I really liked the part of emergence that compared cities to brains. I’ve always wondered about this type of concept: what sorts of things can experience evolution? In an earlier part of Emergence, the author stated that anything that reproduces imperfectly and is faced with conditions that create a struggle for resources can evolve. So, one could then say that, for instance, our cells experience evolution. An individual cell needs energy, which it gets from the food broken down in our bodies, to survive. Also, our bodies only get a finite amount of energy at any given time, so one could imagine that some sort of competition exists between our cells to get a hold of this energy. After all, a cell that is better programmed to get at the food it needs is able to survive longer, and replicate (except in the case of brain cells, I think). So why don’t the cells in our stomach, which get the first dibs on food, selfishly take it all for themselves? It better ensures their survival, at least in the short run, to not share. So why do they share?
You can’t answer this question by examining it at the level of the cells themselves. You have to look at the larger structure: the human being. I have no idea how these cells got together and decided to form this larger structure, but once they did, it became in their favor, in the long-term this time, to not be selfish. If our cells all rebelled against the system and tried to hoard all of the food for themselves, we would die, which would mean they would die. So we have natural selection, and evolution, happening on two very different scales here. And it is obvious by the fact that we can walk and talk that the larger scale predominates. Why would the larger scale predominate, and what does this imply about even higher orders of evolution?

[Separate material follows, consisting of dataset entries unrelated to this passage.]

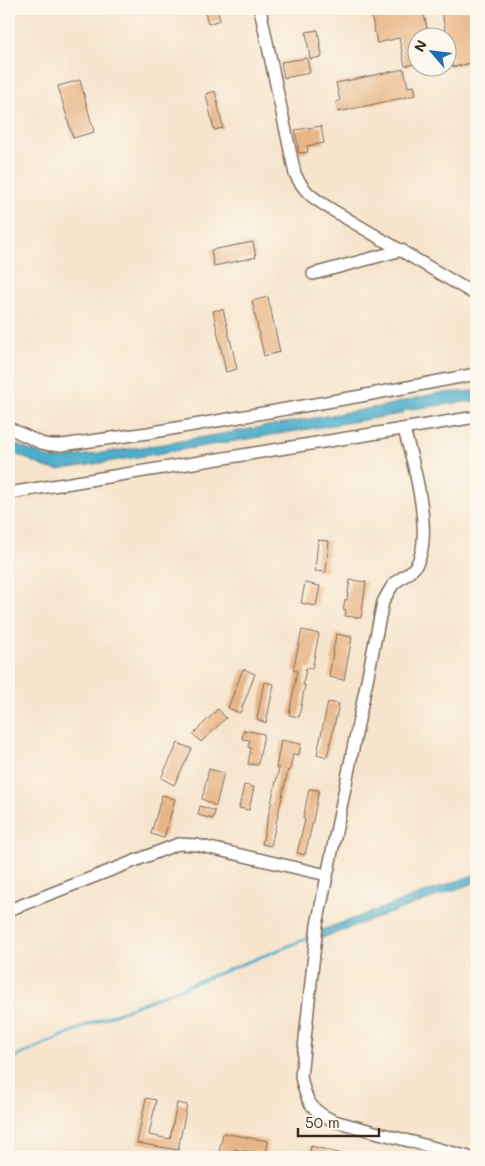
<svg xmlns="http://www.w3.org/2000/svg" width="485" height="1166" font-family="Mali,sans-serif">
  <style>
    .water { fill: #4caecb; stroke: #446c74 }
    .lines { fill: none; stroke-linecap: round; stroke-linejoin: round }
    .stream { stroke: #4caecb; stroke-width: 3 }
    .building { fill: #e8b586 }
    .minor-casing { stroke: #7c6b5b; stroke-width: 14 }
    .minor { stroke: #fff; stroke-width: 11 }
  </style>
  <rect width="100%" height="100%" fill="#fbf7ec"/>
  <filter id="ink" filterUnits="userSpaceOnUse"><feTurbulence type="fractalNoise" baseFrequency=".02" numOctaves="2"/><feDisplacementMap in="SourceGraphic" scale="10" xChannelSelector="R" yChannelSelector="G"/><feConvolveMatrix kernelMatrix="1 2 1 2 8 2 1 2 1" color-interpolation-filters="sRGB"/></filter>
  <filter id="wash" filterUnits="userSpaceOnUse"><feTurbulence type="fractalNoise" baseFrequency=".0096" numOctaves="4" result="noise"/><feDisplacementMap in="SourceGraphic" scale="20" xChannelSelector="R" yChannelSelector="G"/><feGaussianBlur stdDeviation="1.12" result="paint"/><feColorMatrix in="noise" values="0 0 0 0 0 0 0 0 0 0 0 0 0 0 0 0 0 1.4 0 .05"/><feComposite in="paint" operator="in"/></filter>
  <g filter="url(#wash)">
    <rect width="100%" height="100%" fill="#f6e4cc"/>
    <g class="water">
      <polygon points="476,391 476,401 455,403 406,410 401,414 58,470 47,468 9,451 9,442 52,459 65,458 163,444 384,406 438,393"/>
      <polygon points="476,874 476,882 322,938 317,937 319,931"/>
    </g>
    <g class="lines">
      <polyline class="stream" points="9,1060 87,1025 314,936"/>
    </g>
    <g id="blocks">
      <g class="building">
        <polygon points="204,9 217,9 220,20 208,24"/>
        <polygon points="370,9 423,9 429,38 418,38 418,63 405,66 399,38 377,43"/>
        <polygon points="441,9 476,9 476,62 453,67"/>
        <polygon points="318,30 322,57 310,59 306,32"/>
        <polygon points="307,58 310,73 284,78 281,62"/>
        <polygon points="404,69 408,87 414,86 416,95 338,112 336,102 340,101 336,83"/>
        <polygon points="80,80 94,132 73,138 58,86"/>
        <polygon points="215,91 223,128 214,130 206,94"/>
        <polygon points="321,126 324,143 307,146 308,152 299,153 295,130"/>
        <polygon points="253,242 256,257 214,266 211,250"/>
        <polygon points="268,297 280,352 264,356 252,301"/>
        <polygon points="223,309 237,369 226,372 213,311"/>
        <polygon points="318,540 329,541 326,572 315,571"/>
        <polygon points="350,580 366,582 361,618 345,616 346,610 343,609 345,600 347,600"/>
        <polygon points="305,583 320,586 316,606 301,603"/>
        <polygon points="302,630 319,634 312,669 306,668 303,685 305,685 299,717 289,715 297,671 293,670"/>
        <polygon points="336,634 352,637 344,680 329,677"/>
        <polygon points="243,669 255,674 240,713 228,708"/>
        <polygon points="264,682 274,684 266,723 257,719"/>
        <polygon points="328,702 339,704 327,757 317,754"/>
        <polygon points="218,709 226,718 201,742 193,734"/>
        <polygon points="244,730 264,734 258,765 248,764 251,748 248,747 250,740 242,739"/>
        <polygon points="281,740 301,744 299,755 293,754 290,770 288,770 271,846 262,844 279,768 276,768"/>
        <polygon points="178,743 192,749 174,785 161,778"/>
        <polygon points="209,769 224,773 216,806 202,799"/>
        <polygon points="244,785 254,787 249,810 239,808"/>
        <polygon points="309,789 319,790 313,821 305,855 297,853 305,820 303,819"/>
        <polygon points="162,795 175,799 164,838 151,834"/>
        <polygon points="200,806 215,811 213,819 198,815"/>
        <polygon points="146,1098 156,1100 149,1135 170,1139 177,1103 187,1105 178,1150 137,1143"/>
        <polygon points="223,1133 268,1141 266,1154 235,1149 233,1157 218,1157"/>
        <polygon points="311,1146 342,1154 341,1157 309,1157"/>
      </g>
    </g>
  </g>
  <g filter="url(#ink)">
    <use href="#blocks" fill-opacity="0" stroke="#7c6b5b" stroke-width="1"/>
    <g class="lines">
      <g class="minor-casing">
        <g id="minor">
          <path d="M260 9 295 174C305 193 312 197 329 208L476 295"/>
          <polyline points="313,274 402,250"/>
          <polyline points="9,428 41,443 50,445 62,445 148,433 361,396 476,374"/>
          <path d="M404 430C413 460 436 542 414 568 408 575 398 579 393 585 389 590 386 597 383 602L317 925 301 1077C306 1101 311 1111 334 1121L469 1157"/>
          <polyline points="9,493 476,417"/>
          <polyline points="9,910 178,844 197,845 327,875"/>
        </g>
      </g>
      <use href="#minor" class="minor"/>
    </g>
  </g>
  <rect width="485" height="1166" fill="none" stroke="#fbf7ec" stroke-width="30"/>
  <g transform="translate(432 52) rotate(298)"><circle r="24" fill="#fbf7ec" stroke="#aea59a"/>
  <path d="M0-4L9 19L0 12L-9 19Z" fill="#1f6fb2"/>
  <text y="-8" font-size="14" font-weight="bold" text-anchor="middle" fill="#3b2a1e">N</text>
  </g>
  <path d="M298 1128v8h81v-8" fill="none" stroke="#3b2a1e" stroke-width="2.5"/>
  <text x="305" y="1128" font-size="15" fill="#3b2a1e" stroke="#fbf7ec" stroke-width="4" paint-order="stroke">50 m</text>
</svg>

I imagine that higher orders of evolution predominate over longer time scales. Natural selection acts over the scale of generations. Generation times are much much shorter for cells than for humans. So, one could theoretically expect cell evolution to be important over shorter time spans, time spans we don’t care about. But over the time scales that matter to us, our evolution wins out. Now, what about higher time scales? Eventually, if the inhabitants of a city run rampant, without regard to a higher social order, the city will be destroyed, or at least, not worth living in. One could say that there is an evolution occurring amongst cities. They compete for resources, and those that compete best survive the longest. One could say that only those with “smart inhabitants” (analogous to “smart cells”—ones that aren’t completely selfish) will survive and prosper. One problem I see with this idea is the following: do cities really meet all the conditions for evolution that Dawkins described in The Selfish Gene? Specifically, in what way do cities evolve? It could just be that cities have an indefinitely long generation time, so the question is not “Who can best reproduce” but instead “Who can live the longest?” I don’t know. What do you think?